# GGR376 LAB 5.1: Creating thematic maps using Python (10 marks)

### Exploratory data analysis (EDA)
In week 11 we discussed the importance of EDA for providing insights into data. Python and Jupyter notebooks provide an excellent tool for EDA, allowing the analyst to i) manipulate and visualize data comprehensively and ii) systematically document their workflow for other specialists to replicate. This capability empowers analysts to understand data structure and uncover patterns and outliers effectively. Such insights are valuable for informing decision-making around future analyses and visualization.
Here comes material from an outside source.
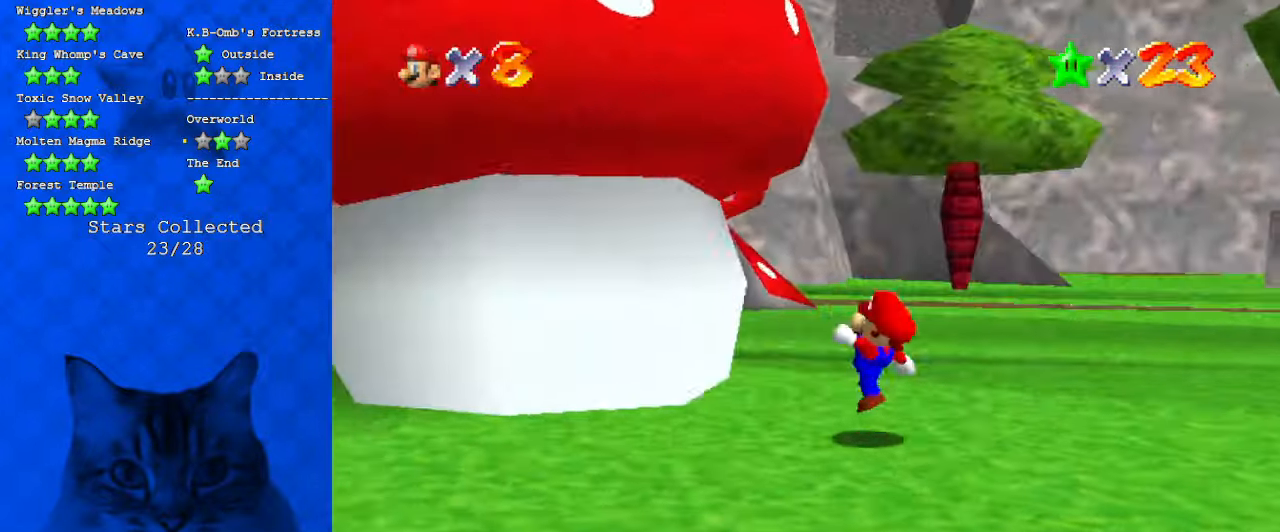
{"keys": ["left", "shift"], "events": [[33, "shift", "down"], [100, "up", "up"], [500, "left", "down"], [500, "right", "up"]]}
Let's start by exploring the population density by census tract data we used in Lab 1. We will use the [geopandas](https://geopandas.org/en/stable/docs/user_guide.html) library which is an extension of the data processing library, **pandas**, that allows us to work with spatial data. Data are stored as a **GeoDataFrame**: a tabular structure with a geometry field containing information aboout geometry type (e.g., point, line, or polygon) and location (e.g., coordinates).

We will also use the [matplot](https://matplotlib.org/stable/users/index.html) library to visualize the distribution of the data and plot different chart types.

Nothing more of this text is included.